** Aim of the exercise **
Copy out everything from the line containing "Reading left to right, extract" down to the line containing "What is the greatest value displayed?", with both of those lines included, keeping every character the same.
------------------------------------
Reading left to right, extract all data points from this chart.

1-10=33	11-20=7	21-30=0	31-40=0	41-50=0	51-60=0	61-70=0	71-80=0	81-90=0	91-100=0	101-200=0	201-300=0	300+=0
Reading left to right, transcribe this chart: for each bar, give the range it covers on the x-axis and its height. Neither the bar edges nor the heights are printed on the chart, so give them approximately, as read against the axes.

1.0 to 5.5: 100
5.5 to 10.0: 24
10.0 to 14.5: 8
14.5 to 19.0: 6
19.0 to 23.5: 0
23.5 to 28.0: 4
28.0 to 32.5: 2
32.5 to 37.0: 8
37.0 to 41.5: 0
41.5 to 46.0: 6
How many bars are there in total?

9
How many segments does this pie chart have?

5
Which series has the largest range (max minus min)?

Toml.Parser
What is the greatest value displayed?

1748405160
------------------------------------
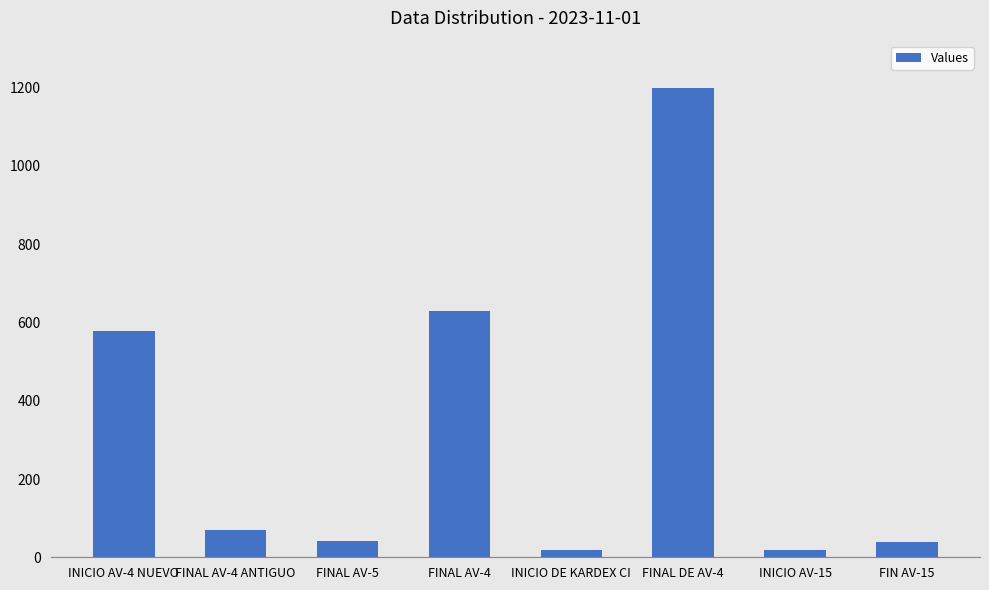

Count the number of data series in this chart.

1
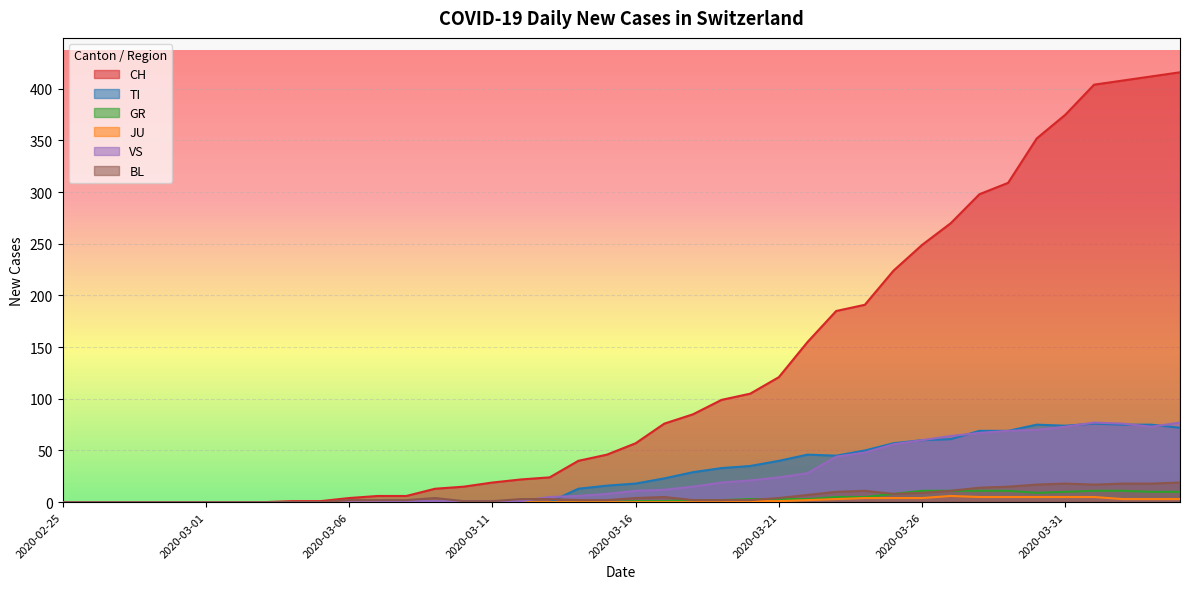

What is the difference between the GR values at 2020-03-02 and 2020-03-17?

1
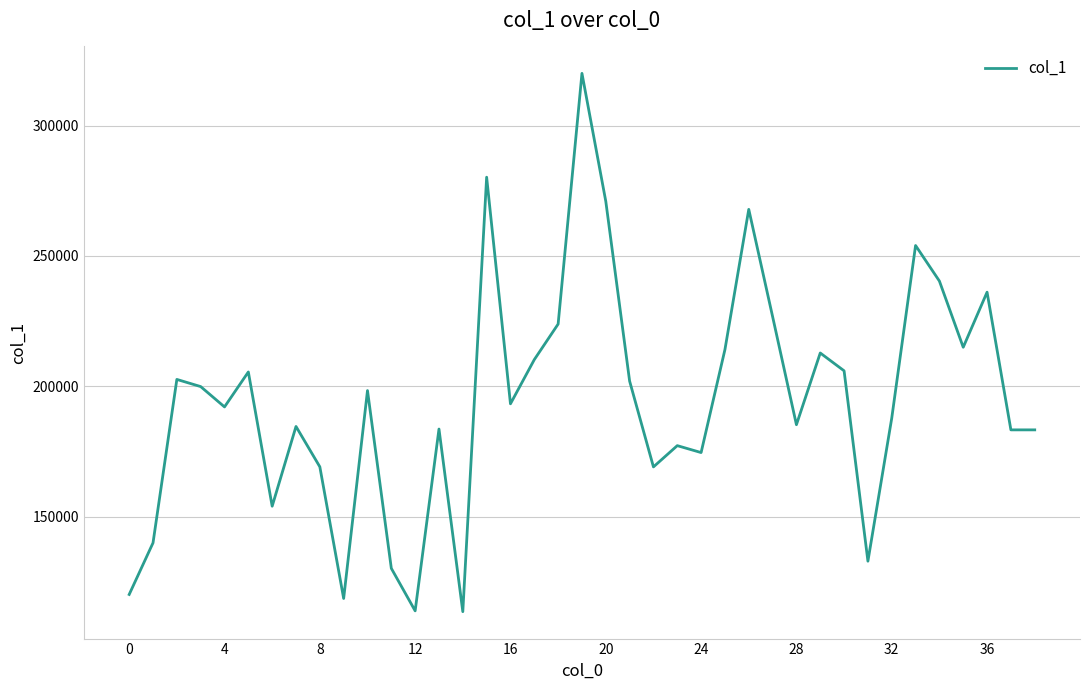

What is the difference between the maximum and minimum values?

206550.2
------------------------------------
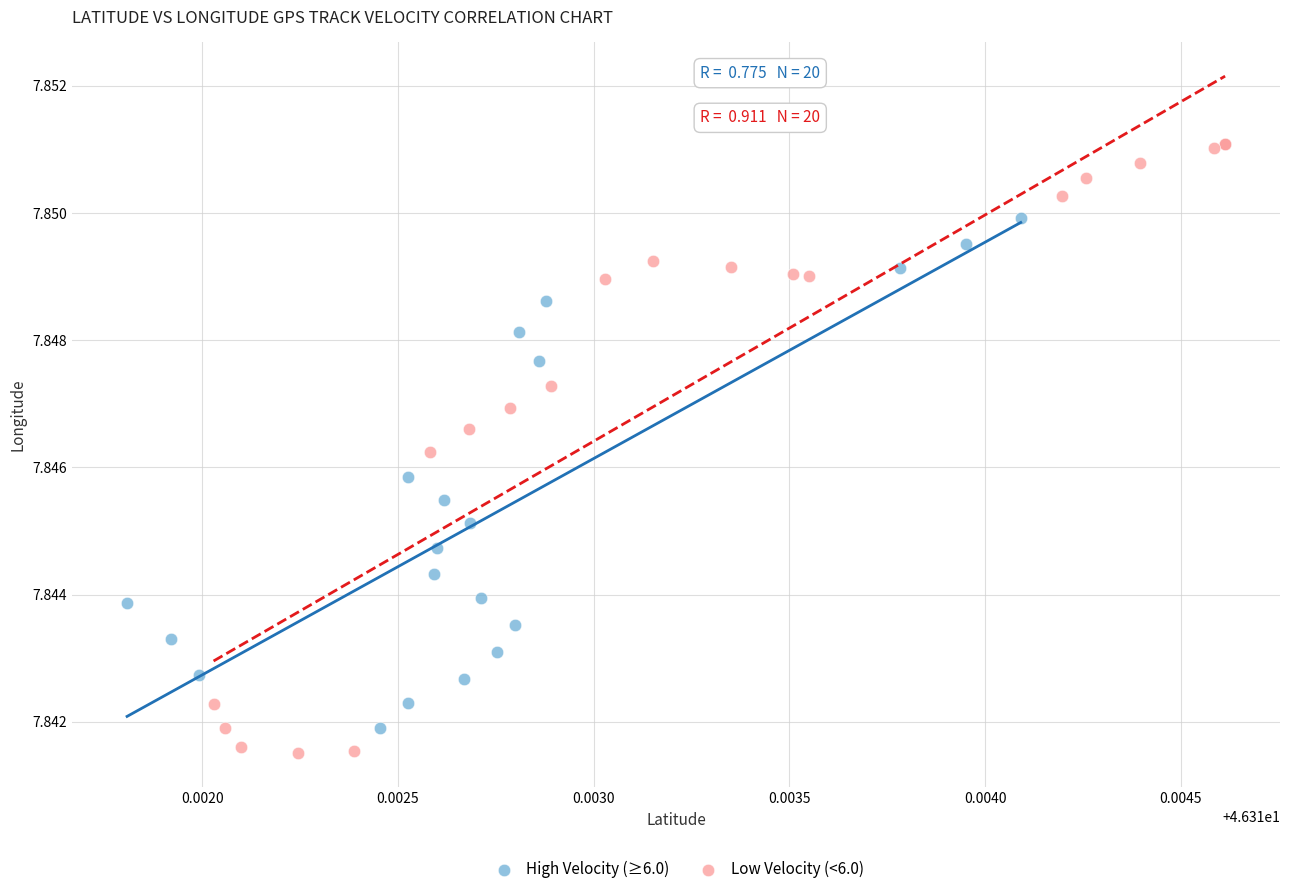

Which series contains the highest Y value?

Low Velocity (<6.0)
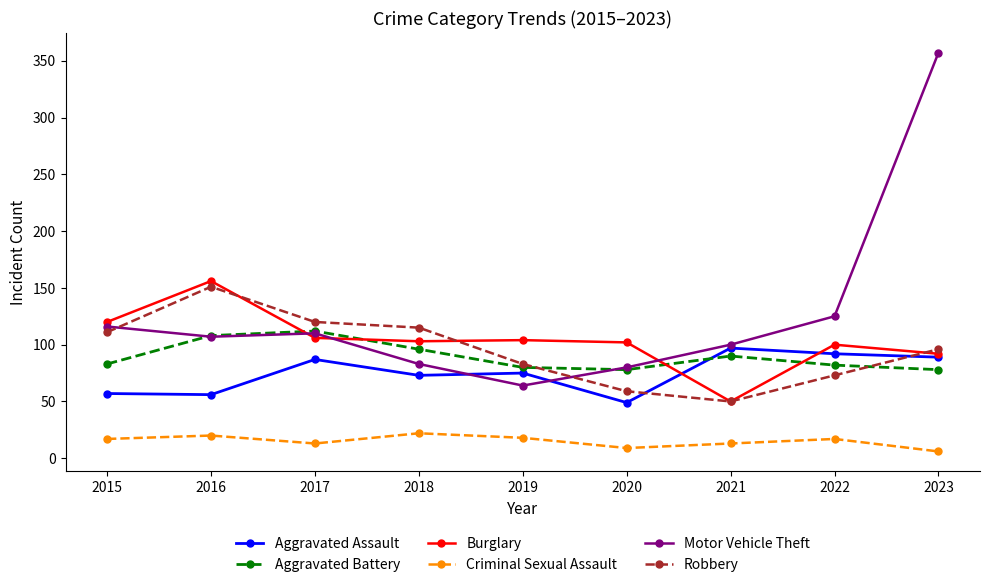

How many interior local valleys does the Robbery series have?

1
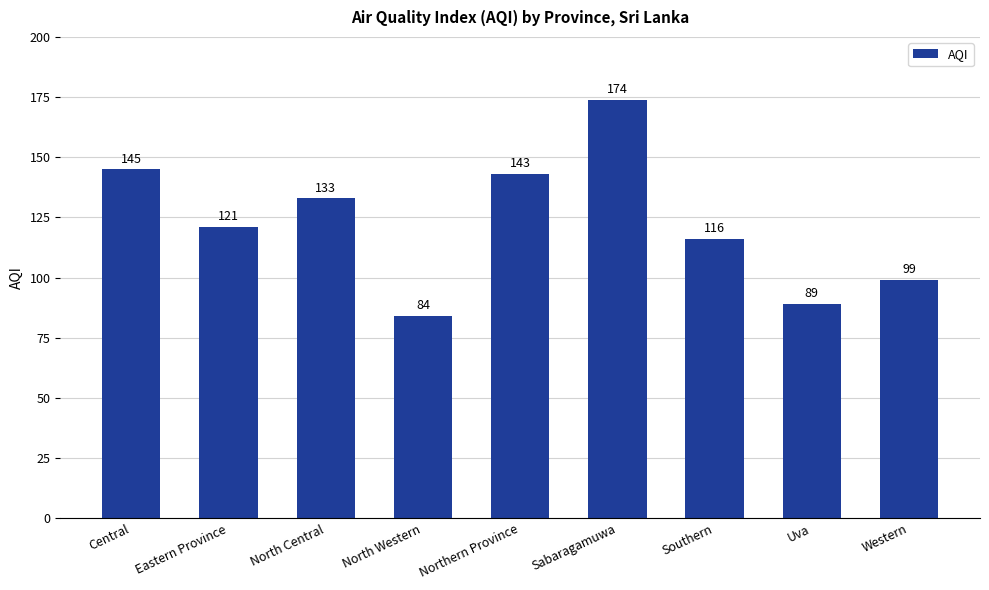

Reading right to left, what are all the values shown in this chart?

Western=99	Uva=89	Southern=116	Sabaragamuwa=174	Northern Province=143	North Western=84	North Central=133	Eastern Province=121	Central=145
------------------------------------
** Result of this task **
Reading left to right, extract all data points from this chart.

1-10=33	11-20=7	21-30=0	31-40=0	41-50=0	51-60=0	61-70=0	71-80=0	81-90=0	91-100=0	101-200=0	201-300=0	300+=0
Reading left to right, transcribe this chart: for each bar, give the range it covers on the x-axis and its height. Neither the bar edges nor the heights are printed on the chart, so give them approximately, as read against the axes.

1.0 to 5.5: 100
5.5 to 10.0: 24
10.0 to 14.5: 8
14.5 to 19.0: 6
19.0 to 23.5: 0
23.5 to 28.0: 4
28.0 to 32.5: 2
32.5 to 37.0: 8
37.0 to 41.5: 0
41.5 to 46.0: 6
How many bars are there in total?

9
How many segments does this pie chart have?

5
Which series has the largest range (max minus min)?

Toml.Parser
What is the greatest value displayed?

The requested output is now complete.